Текст для упражнения:
__________

Текст как текст | страница 37



Поэтическое Я сменяется поведенческим Я, прозаически панибратствующим со стихотворным.

Смотрите, как на мне топорщится пиджак… Довольно кукситься! Бумаги в стол засунем!.. Прыжок – и я в уме…

И столько мучительной злости
Таит в себе каждый намек,
Как будто вколачивал гвозди
Некрасова здесь молоток, —

напишет бывший автор «Tristia», провожая прощальным взглядом свою поэтику.

12

У Мандельштама граница поэзии и прозы не наблюдается, как у русалки переход в хвост, как у кентавра переход в лошадь, как и у прочих монстров культуры… Говорили, что в обличье У поэта нечто птичье И египетское есть… Гнутым словом забавлялся, Птичьим клювом улыбался…

Однако «1 января 1924 года» ведет в прозу так же, как «Четвертая проза» – в «Воронежские тетради».

Я должен жить, дыша и большевея…
Подсознание вводит в строку вошь.

Цитируя современность: хотел как лучше, а получилось как всегда.

Не получится.

Поиски общей жизни не равны общему делу.

Искренность усилий не равна энергии заблуждения.

Современники – сокамерники. Гений помещен в одиночку.

13

На границе прозы и поэзии расположено поведение. Если человек не в силах ничего создать, он может подать пример. В лучшие времена – стрелялись на дуэли, в худшие – сами стрелялись и вешались.

«На безмолвие стен человек отвечает безмолвием».

Смелость человека – на месте поэтической смелости.

Рвать расстрельные списки у Блюмкина, бить Алексея Толстого палкой по голове. После этого можно и по начальству побегать.

__________

Собранные записи данных
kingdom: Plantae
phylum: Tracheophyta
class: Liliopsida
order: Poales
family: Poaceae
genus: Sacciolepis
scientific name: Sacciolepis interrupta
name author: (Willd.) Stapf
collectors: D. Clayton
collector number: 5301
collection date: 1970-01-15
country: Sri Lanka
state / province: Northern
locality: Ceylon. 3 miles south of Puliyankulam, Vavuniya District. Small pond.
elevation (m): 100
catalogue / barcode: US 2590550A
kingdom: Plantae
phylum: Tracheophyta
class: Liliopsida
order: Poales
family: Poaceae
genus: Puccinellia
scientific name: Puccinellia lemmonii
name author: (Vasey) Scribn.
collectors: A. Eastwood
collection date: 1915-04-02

__________

Задания:
- A) Назовите всех людей, которые упомянуты в тексте о Мандельштаме по фамилии.
- B) Продолжите текст о Мандельштаме с того места, на котором он заканчивается.
Строки никак не связаны с текстом о Мандельштаме.

Ответы по номерам:
- A) Некрасов, Мандельштам, Блюмкин, Алексей Толстой.

- B)
14

Никогда я по начальству не бегал. Николая Ивановича у меня не было.

А тут побежал. Даже с азартом.

Владивосток отстоит от Москвы не только на много тысяч километров и часов разницы, но и в истории. Тут советская власть на пять лет позже и на столько же лет прочнее: где у нас уже разрушилась – там еще разрушается, где у нас уже с транспарантами не ходят – здесь еще собираются: одни за мэра, другие против губернатора.

Меня не за того приняли: то ли за ревизора, то ли за Хлестакова. То есть приняли – и тот, и другой.

Один подарил мне свою фотографию, другой почему-то – мою.

Главное, что оба согласились, что памятник надо установить в будущем году в связи с шестидесятилетием гибели поэта.

15

Год, однако, шли переговоры, и будто я все это время продолжал сидеть в приемной у губернатора в очереди из врачей и казаков. Они были передо мной. Наконец секретарша (совершенная белочка, маленький грызунок – попробуй скажи лучше!) ввела меня под портрет Муравьева-Амурского, пред очи Самого, вручившего мне мой собственный портрет в рамочке.